RZA fires back against accuser of copyright infringement

The Wu-Tang über-producer is no stranger to lawsuits alleging copyright infringement. Now he’s looking to turn the tables.

The Hollywood Reporter (via Exclaim.ca) reports that RZA has filed a lawsuit against JVC Kenwood Holdings, the parent company of Teichiku Entertainment, a rights management company.

Island Def Jam has withheld more than $50,000 in royalties based on Teichiku’s claims that RZA illegally sampled one of their recordings on Kanye West’s ‘Dark Fantasy’, off 2010’s My Beautiful Dark Twisted Fantasy.

RZA was notified that the song contained an unauthorized sample from Meiko Kaji’s ‘Gincyo Watadori’, a claim that the producer disputes. The label has refused to pay royalties, claiming “that it is entitled to indemnification from plaintiff against defendant’s copyright infringement claim,” which has forced RZA to demonstrate that the original copyright claim is baseless.

The original suit claims that RZA sampled a short piano run. RZA’s lawyer, Howard King, offers this counterargument: “RZA did not use Teichiku’s piano run, and it sounds different from the one in ‘Dark Fantasy’. In fact, it would have been technologically impossible to sample the piano run without the rest of the music in ‘Gincyo Watadori,’ and the piano run in ‘Gincyo’ is so simple that the least talented person in the studio could have replayed it had anyone wished to do so.”

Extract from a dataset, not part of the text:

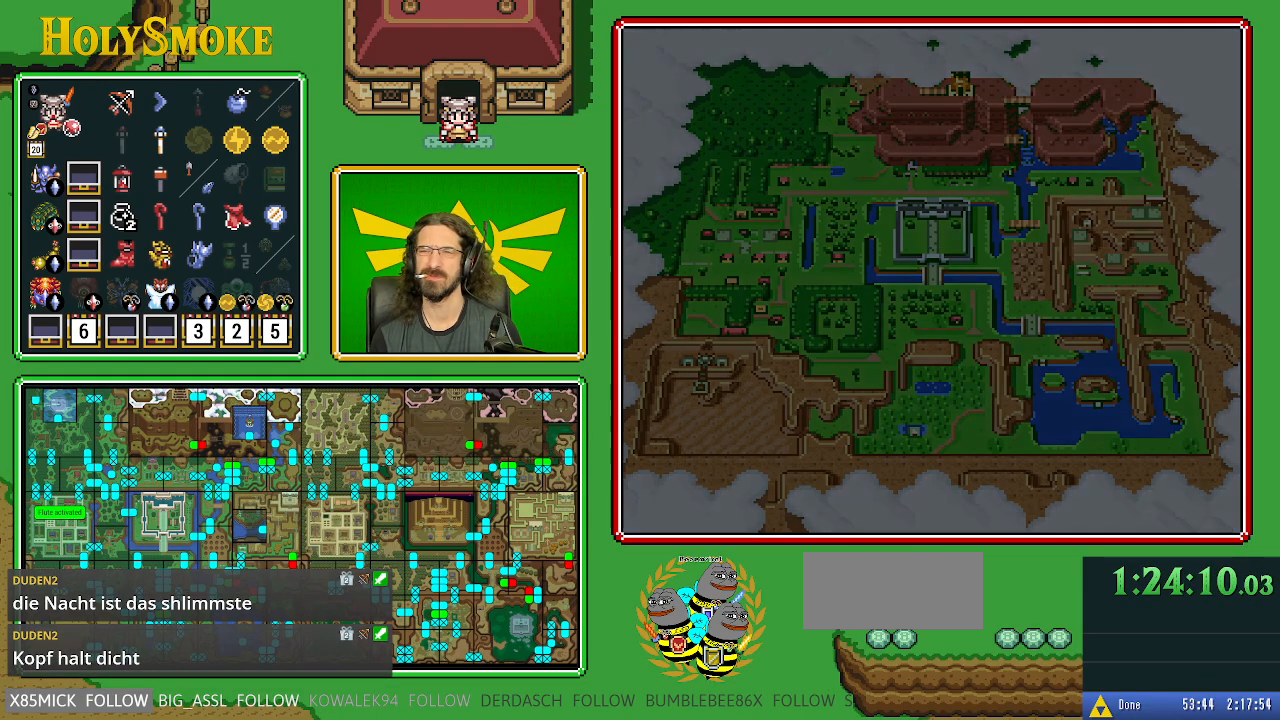
{"buttons": [], "events": [[83, "A", "up"]]}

King says similar countersuits are in the works. “We see dozens of baseless copyright-infringement claims against our clients every year,” he says. “Rather than engaging in costly and fruitless dialogue trying to convince claimants and their contingency lawyers that our clients do not succumb to extortion and settle ridiculous claims, we have decided to commence declaratory relief actions to squash some of these claims and, perhaps, recover our costs of defending same. The RZA complaint is the second one of these we have filed this month, with more to come.”